Page images and extracted text:
————————
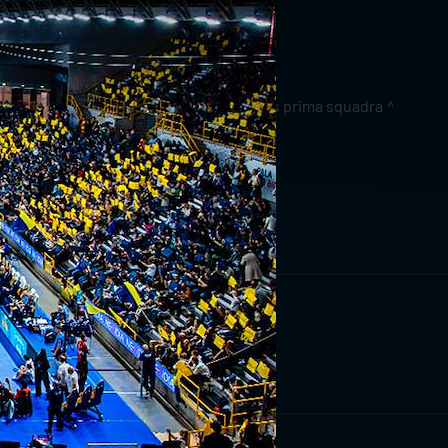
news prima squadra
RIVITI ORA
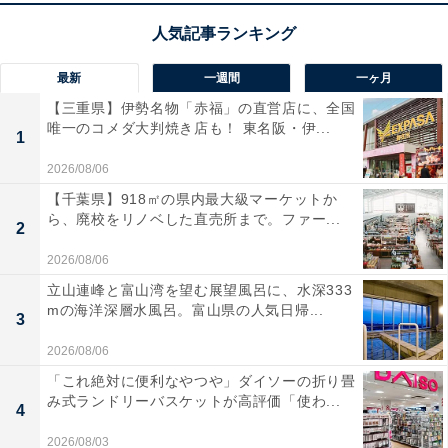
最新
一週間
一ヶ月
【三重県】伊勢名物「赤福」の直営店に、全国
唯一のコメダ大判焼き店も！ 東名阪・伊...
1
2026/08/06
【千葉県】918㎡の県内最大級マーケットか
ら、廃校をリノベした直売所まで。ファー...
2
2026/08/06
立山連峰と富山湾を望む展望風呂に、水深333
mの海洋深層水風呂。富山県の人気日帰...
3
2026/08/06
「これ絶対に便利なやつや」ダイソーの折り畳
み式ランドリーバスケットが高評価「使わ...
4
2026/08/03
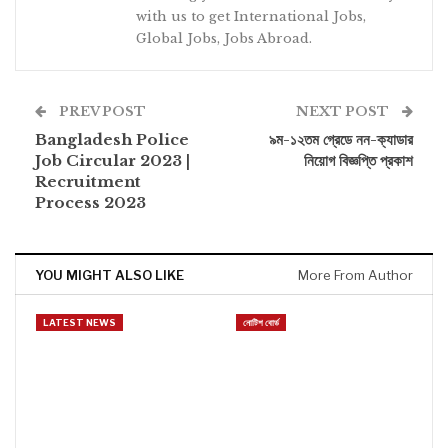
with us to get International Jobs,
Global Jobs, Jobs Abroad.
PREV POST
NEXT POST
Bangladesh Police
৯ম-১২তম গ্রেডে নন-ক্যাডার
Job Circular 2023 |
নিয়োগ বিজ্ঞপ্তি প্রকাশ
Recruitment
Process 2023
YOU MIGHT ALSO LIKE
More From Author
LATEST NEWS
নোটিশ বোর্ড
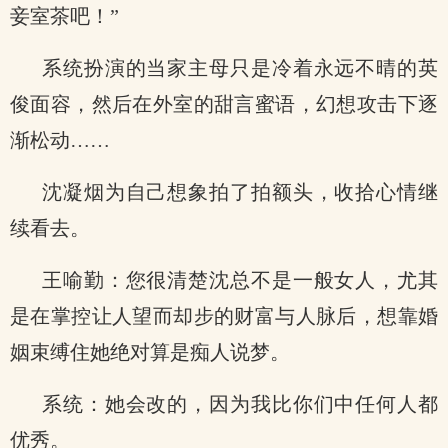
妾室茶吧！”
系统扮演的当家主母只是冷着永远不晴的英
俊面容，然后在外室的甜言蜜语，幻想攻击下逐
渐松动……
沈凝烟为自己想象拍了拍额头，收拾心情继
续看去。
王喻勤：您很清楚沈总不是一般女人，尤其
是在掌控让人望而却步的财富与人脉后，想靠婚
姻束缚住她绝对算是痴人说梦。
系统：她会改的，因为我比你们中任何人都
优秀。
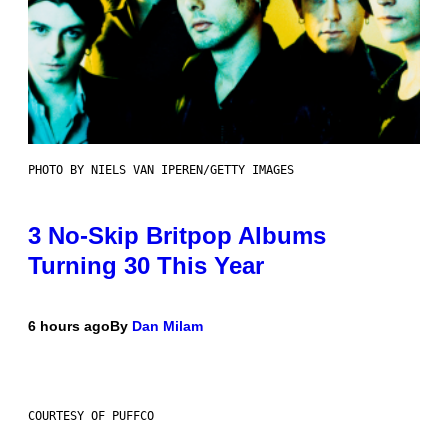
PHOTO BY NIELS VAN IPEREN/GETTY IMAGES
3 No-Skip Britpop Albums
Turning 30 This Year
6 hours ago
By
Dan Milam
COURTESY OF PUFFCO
————————
# Exercise brief
Give the text of all the items again with every "POST" swapped for "ARTICLE" and nothing else altered. Leave out the pictures.

# Answer section
news prima squadra
RIVITI ORA
最新
一週間
一ヶ月
【三重県】伊勢名物「赤福」の直営店に、全国
唯一のコメダ大判焼き店も！ 東名阪・伊...
1
2026/08/06
【千葉県】918㎡の県内最大級マーケットか
ら、廃校をリノベした直売所まで。ファー...
2
2026/08/06
立山連峰と富山湾を望む展望風呂に、水深333
mの海洋深層水風呂。富山県の人気日帰...
3
2026/08/06
「これ絶対に便利なやつや」ダイソーの折り畳
み式ランドリーバスケットが高評価「使わ...
4
2026/08/03
with us to get International Jobs,
Global Jobs, Jobs Abroad.
PREV ARTICLE
NEXT ARTICLE
Bangladesh Police
৯ম-১২তম গ্রেডে নন-ক্যাডার
Job Circular 2023 |
নিয়োগ বিজ্ঞপ্তি প্রকাশ
Recruitment
Process 2023
YOU MIGHT ALSO LIKE
More From Author
LATEST NEWS
নোটিশ বোর্ড
妾室茶吧！”
系统扮演的当家主母只是冷着永远不晴的英
俊面容，然后在外室的甜言蜜语，幻想攻击下逐
渐松动……
沈凝烟为自己想象拍了拍额头，收拾心情继
续看去。
王喻勤：您很清楚沈总不是一般女人，尤其
是在掌控让人望而却步的财富与人脉后，想靠婚
姻束缚住她绝对算是痴人说梦。
系统：她会改的，因为我比你们中任何人都
优秀。
PHOTO BY NIELS VAN IPEREN/GETTY IMAGES
3 No-Skip Britpop Albums
Turning 30 This Year
6 hours ago
By
Dan Milam
COURTESY OF PUFFCO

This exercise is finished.